> **Requirement**: Give again every line from the one with "order. UDP doesn't" through the last line of the data, exactly, and leave out the lines before it.

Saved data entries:
# # # # #

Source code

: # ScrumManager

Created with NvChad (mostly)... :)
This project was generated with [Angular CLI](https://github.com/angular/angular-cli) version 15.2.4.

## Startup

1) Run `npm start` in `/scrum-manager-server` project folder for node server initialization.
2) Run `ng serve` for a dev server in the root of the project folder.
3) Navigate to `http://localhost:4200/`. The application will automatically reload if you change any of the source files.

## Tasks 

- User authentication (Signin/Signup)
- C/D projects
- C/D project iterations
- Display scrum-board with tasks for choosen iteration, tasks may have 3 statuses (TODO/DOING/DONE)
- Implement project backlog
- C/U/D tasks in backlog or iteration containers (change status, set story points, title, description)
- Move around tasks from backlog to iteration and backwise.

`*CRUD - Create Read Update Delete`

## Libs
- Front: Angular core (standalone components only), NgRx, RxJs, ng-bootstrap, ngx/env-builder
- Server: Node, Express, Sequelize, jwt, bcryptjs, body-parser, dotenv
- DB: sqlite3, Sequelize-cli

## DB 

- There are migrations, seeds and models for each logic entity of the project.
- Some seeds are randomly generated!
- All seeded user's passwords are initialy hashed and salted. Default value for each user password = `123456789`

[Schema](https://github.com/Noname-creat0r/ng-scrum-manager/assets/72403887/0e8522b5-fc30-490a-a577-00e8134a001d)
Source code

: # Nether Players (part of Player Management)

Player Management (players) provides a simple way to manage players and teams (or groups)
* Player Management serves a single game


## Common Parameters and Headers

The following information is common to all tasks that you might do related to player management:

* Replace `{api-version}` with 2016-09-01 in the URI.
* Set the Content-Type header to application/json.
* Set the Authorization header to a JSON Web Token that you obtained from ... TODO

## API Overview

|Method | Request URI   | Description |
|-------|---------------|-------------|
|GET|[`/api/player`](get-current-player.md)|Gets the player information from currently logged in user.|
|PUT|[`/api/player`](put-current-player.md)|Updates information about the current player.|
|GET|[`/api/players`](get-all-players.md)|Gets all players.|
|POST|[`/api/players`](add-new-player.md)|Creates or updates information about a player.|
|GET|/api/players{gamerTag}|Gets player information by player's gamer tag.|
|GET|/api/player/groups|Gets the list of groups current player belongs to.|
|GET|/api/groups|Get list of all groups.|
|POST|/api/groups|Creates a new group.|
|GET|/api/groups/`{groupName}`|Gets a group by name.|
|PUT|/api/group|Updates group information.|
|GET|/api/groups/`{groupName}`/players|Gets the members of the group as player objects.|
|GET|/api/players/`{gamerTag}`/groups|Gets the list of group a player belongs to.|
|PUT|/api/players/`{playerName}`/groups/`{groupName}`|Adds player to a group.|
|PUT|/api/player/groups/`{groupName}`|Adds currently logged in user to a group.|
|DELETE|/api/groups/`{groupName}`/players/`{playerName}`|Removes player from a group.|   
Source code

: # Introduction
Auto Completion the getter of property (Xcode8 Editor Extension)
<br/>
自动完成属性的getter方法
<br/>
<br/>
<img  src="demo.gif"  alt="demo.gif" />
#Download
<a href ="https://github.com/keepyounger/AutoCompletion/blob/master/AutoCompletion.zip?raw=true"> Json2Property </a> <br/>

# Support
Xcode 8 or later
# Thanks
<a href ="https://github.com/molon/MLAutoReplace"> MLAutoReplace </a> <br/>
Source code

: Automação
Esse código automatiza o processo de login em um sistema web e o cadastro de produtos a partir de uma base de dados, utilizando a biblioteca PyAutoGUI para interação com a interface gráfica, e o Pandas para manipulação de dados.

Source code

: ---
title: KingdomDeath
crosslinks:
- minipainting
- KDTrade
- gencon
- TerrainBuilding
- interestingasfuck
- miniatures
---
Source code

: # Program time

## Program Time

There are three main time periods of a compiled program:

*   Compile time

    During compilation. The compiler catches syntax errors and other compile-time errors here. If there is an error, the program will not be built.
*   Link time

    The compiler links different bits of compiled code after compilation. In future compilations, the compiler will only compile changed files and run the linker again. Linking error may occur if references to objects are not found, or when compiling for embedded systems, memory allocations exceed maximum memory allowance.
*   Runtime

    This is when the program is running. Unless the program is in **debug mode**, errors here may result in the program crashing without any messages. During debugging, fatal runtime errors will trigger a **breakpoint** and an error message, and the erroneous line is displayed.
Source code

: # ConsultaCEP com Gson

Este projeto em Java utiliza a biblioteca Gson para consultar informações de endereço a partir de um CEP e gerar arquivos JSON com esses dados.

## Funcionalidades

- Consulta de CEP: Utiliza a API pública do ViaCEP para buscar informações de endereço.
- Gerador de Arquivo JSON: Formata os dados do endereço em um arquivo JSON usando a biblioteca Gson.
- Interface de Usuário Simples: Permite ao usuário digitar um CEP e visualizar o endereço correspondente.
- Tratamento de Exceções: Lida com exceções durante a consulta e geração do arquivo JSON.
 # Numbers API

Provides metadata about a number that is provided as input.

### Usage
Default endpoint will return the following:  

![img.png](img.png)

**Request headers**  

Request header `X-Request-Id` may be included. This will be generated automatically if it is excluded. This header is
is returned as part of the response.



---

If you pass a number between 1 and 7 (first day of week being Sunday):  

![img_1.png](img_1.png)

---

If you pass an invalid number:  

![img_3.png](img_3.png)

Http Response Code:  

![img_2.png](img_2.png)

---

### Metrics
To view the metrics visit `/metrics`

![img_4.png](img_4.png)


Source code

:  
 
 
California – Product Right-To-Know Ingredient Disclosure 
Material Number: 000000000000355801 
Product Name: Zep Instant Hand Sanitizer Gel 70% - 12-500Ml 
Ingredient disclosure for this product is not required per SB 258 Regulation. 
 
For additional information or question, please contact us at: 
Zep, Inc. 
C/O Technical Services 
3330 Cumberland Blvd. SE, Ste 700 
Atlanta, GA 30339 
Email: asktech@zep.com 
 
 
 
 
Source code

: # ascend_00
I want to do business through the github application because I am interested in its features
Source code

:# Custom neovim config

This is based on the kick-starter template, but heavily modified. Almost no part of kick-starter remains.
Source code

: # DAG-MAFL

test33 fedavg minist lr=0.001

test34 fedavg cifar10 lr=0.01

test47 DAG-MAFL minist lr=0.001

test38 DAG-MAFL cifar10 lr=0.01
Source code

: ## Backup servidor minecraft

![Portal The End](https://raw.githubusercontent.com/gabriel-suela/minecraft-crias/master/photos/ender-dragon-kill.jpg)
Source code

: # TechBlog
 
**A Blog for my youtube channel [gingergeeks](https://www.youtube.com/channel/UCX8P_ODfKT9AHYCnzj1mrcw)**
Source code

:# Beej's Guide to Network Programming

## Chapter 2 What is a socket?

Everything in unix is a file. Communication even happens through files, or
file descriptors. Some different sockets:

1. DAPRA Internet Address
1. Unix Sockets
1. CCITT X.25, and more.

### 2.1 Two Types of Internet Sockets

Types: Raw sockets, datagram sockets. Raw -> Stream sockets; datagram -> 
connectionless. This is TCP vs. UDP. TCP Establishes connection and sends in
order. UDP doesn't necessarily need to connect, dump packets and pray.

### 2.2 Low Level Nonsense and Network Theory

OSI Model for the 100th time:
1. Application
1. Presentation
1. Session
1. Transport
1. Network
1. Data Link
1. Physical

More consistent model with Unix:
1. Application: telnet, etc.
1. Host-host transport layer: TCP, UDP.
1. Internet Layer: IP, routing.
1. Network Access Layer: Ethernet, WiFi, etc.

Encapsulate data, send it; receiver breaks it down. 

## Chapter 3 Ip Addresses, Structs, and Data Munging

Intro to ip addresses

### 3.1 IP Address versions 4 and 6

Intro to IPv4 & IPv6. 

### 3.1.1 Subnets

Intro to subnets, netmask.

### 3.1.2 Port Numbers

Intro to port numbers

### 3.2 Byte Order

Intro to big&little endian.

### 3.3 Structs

# # # # #

> **Answer box**:
order. UDP doesn't necessarily need to connect, dump packets and pray.

### 2.2 Low Level Nonsense and Network Theory

OSI Model for the 100th time:
1. Application
1. Presentation
1. Session
1. Transport
1. Network
1. Data Link
1. Physical

More consistent model with Unix:
1. Application: telnet, etc.
1. Host-host transport layer: TCP, UDP.
1. Internet Layer: IP, routing.
1. Network Access Layer: Ethernet, WiFi, etc.

Encapsulate data, send it; receiver breaks it down. 

## Chapter 3 Ip Addresses, Structs, and Data Munging

Intro to ip addresses

### 3.1 IP Address versions 4 and 6

Intro to IPv4 & IPv6. 

### 3.1.1 Subnets

Intro to subnets, netmask.

### 3.1.2 Port Numbers

Intro to port numbers

### 3.2 Byte Order

Intro to big&little endian.

### 3.3 Structs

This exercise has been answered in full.